The Trump administration may try to block potential plans by high-tax states including New York and California to shield residents from state and local tax break changes, according to White House economic adviser Gary Cohn.

“I understand what they’re trying to do for their cities and their states and their taxpayers,” said Cohn, director of the National Economic Council, during a Bloomberg Television interview Friday. “We at the federal government still have to collect revenue.”

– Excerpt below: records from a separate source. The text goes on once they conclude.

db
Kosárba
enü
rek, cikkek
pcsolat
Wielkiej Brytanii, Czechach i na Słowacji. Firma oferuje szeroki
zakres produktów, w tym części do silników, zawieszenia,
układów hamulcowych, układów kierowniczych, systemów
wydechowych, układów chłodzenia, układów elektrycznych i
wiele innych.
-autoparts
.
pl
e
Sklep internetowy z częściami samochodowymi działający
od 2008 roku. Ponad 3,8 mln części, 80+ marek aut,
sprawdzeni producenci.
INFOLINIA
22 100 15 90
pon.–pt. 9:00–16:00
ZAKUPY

The tax bill signed by President Donald Trump on Dec. 22 sets a new $10,000 limit on state and local tax deductions for federal income taxes starting on Jan. 1. New York Governor Andrew Cuomo earlier this week said that the new cap was an act of “economic civil war,” and promised to fight back by suing the federal government and by changing the state’s tax code to shelter residents from the loss.

One of the options under consideration is swapping the state income tax for a payroll tax paid by employers, which would still be fully deductible.

In California, Senate President Pro Tem Kevin de León plans legislation that would allow residents to donate to a state entity called the California Excellence Fund in lieu of paying taxes -- a move intended to sidestep the federal cap.

Proposals from New York and California are “interesting, but unlikely to succeed for both legal and practical reasons,” Jared Walczak, a senior policy analyst at the Tax Foundation, said in a report Friday. “If states are genuinely concerned about the effects of their tax codes absent an uncapped state and local tax deduction, they should consider revisiting their tax rates rather than devising increasingly convoluted and legally suspect workarounds.”

Overall, the tax cuts that Congress approved are estimated to reduce federal revenue by more than $1 trillion over the next decade, after accounting for macroeconomic effects, according to the Joint Committee on Taxation, Congress’s official scorekeeper. If states devise workarounds for the $10,000 cap on state and local tax deductions, that figure could grow.

“We’ll deal with it when we have to,” Cohn said. “Hopefully we’ll grow the economy fast enough that the tax revenue will exceed everyone’s expectation.”